Tunnel du Mont Blanc. Les polémiques repartent tous azimuts.
De nouvelles mises en examen toujours différées,
un rapport d'experts à charge, des pompiers en colère,
des travaux sous pression: le gestionnaire du tunnel du Mont-Blanc
croule sous les problèmes, y compris ceux liés aux
affaires politico-financières qui secouent le pouvoir politique...
D'après certaines sources, la mise en examen des dirigeants
du tunnel du Mont-Blanc serait sur le point d'intervenir, plus
d'un an et demi après la catastrophe dans laquelle 39 personnes
ont péri. Cette décision de justice n'est pas seulement
réclamée par l'association des familles de victimes,
qui tenait sa deuxième assemblée générale
à Chamonix fin septembre et qui ne se satisfait pas de
la seule mise en examen du chauffeur du camion à l'origine
de l'incendie. Elle l'est aussi par tout un mouvement associatif
et une vallée de Chamonix effarés, sinon dégoûtés,
par l'apparente intouchabilité des responsables. Car malgré
la série de révélations pointant d'incroyables
carences - aucun exercice d'évacuation organisé
depuis dix ans, absence d'investissements dans la sécurité,
mise en garde vaine et répétée des secours-
aucun dirigeant du tunnel n'a démissionné après
la tragédie. Fin septembre, une nouvelle polémique
a encore alourdi l'atmosphère. Publié par le Dauphiné
libéré, un rapport d'experts montrerait que le 24
mars 1999, le gestionnaire du tunnel aurait laissé passer
neuf minutes entre l'alerte au feu et l'interruption de la circulation
vers le foyer.La Société des autoroutes et tunnel
du Mont-Blanc (ATMB) a démenti en niant l'existence de
relevé informatique mis en avant par le journal. Reste
que le malaise est renforcé par l'impression, que les morts
n'ont rien changé. Et que toutes les leçons n'ont
pas été tirées, ni par l'équipe toujours
en place et qui, vu la pression qui pèse sur elle, manque
forcément de sérénité, ni par les
pouvoirs publics. Une société unissant les co exploitants
français et italiens du tunnel a bien été
créée. Mais cette réforme ne semble pas suffire:
les pompiers de Chamonix dénoncent toujours les carences
du plan de secours mis au point pour la durée des travaux
qui concentreront jusqu'à 1200 ouvriers dans l'ouvrage.
Seuls moyens pour eux de se faire entendre: ils ont prévu,
le 14 octobre, de rendre au préfet la fourragère
dont les avait décoré le ministre de l'Intérieur
pour leur intervention lors du drame. Pour couronner le tout,
le 22 septembre, deux ouvriers travaillant dans une gaine d'aération
se sont évanouis pour des raisons inconnues cet étrange
mal avait déjà frappé au moins trois personnes
nettoyant le tunnel en 1999. La façon dont l'Etat semble
protéger la direction de l'ATMB ne laisse pas d'étonner
les associations. Le 13 octobre à Chamonix, l'Association
pour le respect du site du Mont-Blanc, rejointe par l'avocat de
Greenpeace, doit faire le point sur sa stratégie judiciaire
pour empêcher la réouverture du tunnel. Le tunnel
du Mont-Blanc, qui a toujours été une sinécure
de la République, est-il une boîte de Pandore qui
renferme des secrets d'Etat ? On peut se poser la question. En
tous cas, pour Rémi Chardon, le président de l'ATMB,
la situation risque d'être de moins en moins tenable, notamment
en raison du récent tour pris par les affaires politico-judiciaires
en France. Rappelons que cet ancien directeur de cabinet de Jacques
Chirac à la mairie de Paris a, à ce titre, été
mis en examen en novembre dernier pour prise illégale d'intérêt.

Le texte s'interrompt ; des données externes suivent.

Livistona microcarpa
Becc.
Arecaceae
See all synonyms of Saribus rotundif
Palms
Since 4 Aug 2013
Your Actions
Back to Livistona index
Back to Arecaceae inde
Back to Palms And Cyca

Et son rôle serait évoqué, d'après
le Canard enchaîné du 4 octobre, dans la fameuse
cassette vidéo où Jean-Claude Méry détaille
ce qui serait un réseau de financement occulte du RPR.
Depuis l'incendie, le tunnel du Mont-Blanc ressemble de plus en
plus à une machine infernale risquant d'échapper
aux politiques qui l'ont longtemps contrôlée, pour
le meilleur et pour le pire. En tous cas, elle n'obéit
plus à leur desiderata. En décembre dernier, Jean-Claude
Gayssot, le ministre des Transports, promettait " une réouverture
du tunnel à l'automne 2000" Nous y sommes et comme
on le voit, la boue du chantier n'en finit pas d'être remuée.